Assistant principal promoted to top spot at Brown Deer High School
Womack takes over for recently departed Piatt
Brown Deer — Tosha Womack, a three-year assistant principal at Brown Deer High School, has been selected to take over as principal after nine-year principal Jim Piatt stepped down.
Piatt, whose resignation was accepted by the School Board recently, will become the president of Milwaukee-based Messmer Catholic Schools. Womack's promotion to the high school's top spot was accepted by the School Board last week. On Monday, the board hired Charles Tollefsen, most recently a middle school associate principal at the Delavan-Darien School District, to fill the assistant principal vacancy resulting from Womack's promotion.
"(Womack) has definitely exhibited the leadership qualities we're looking for as we continue to narrow the achievement gap," Superintendent Deb Kerr said in a later interview.

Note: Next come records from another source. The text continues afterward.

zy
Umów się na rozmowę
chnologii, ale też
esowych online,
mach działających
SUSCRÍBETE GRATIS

Kerr pointed to Womack's involvement in creating the Brown Deer Way — a set of character-building guidelines for students — and work bringing the English curriculum in line with national guidelines as reasons for her promotion.
"She's really proven herself as an instructional leader," Kerr said.
Womack takes over Piatt's spot with a starting salary of $104,000, according to the employment contract approved by the board. Tollefsen takes over Womack's former post at a starting salary of $75,000, according to a contract approved by the board Monday.
Womack graduated from the University of Wisconsin-Whitewater in 1995 with a bachelor's degree in education and later earned a master's in educational leadership from National Louis University in 2004. She has worked as a special education teacher, assistant principal, and a school improvement facilitator in various places throughout the Milwaukee Public Schools system prior to coming to Brown Deer in 2010.
In an interview, Womack said her time as an improvement specialist in MPS played a big part in creating her focus on character education and eventually the Brown Deer Way.
"I'm a believer in that whole approach," Womack said.
Reins in hand, Womack said her game plan is to increase the availability of gifted and talented programming — now made easier with middle school students in the same building as more advanced high school students and classes — and to do a better job communicating with district parents and residents.
"We can take those students now and we can screen to see if they should be in advanced level classes," Womack said of the gifted and talented program, and of communicating more, "I think we've been a little low key in the past, but I think it's time we shared some of our greatness, to celebrate our accomplishments."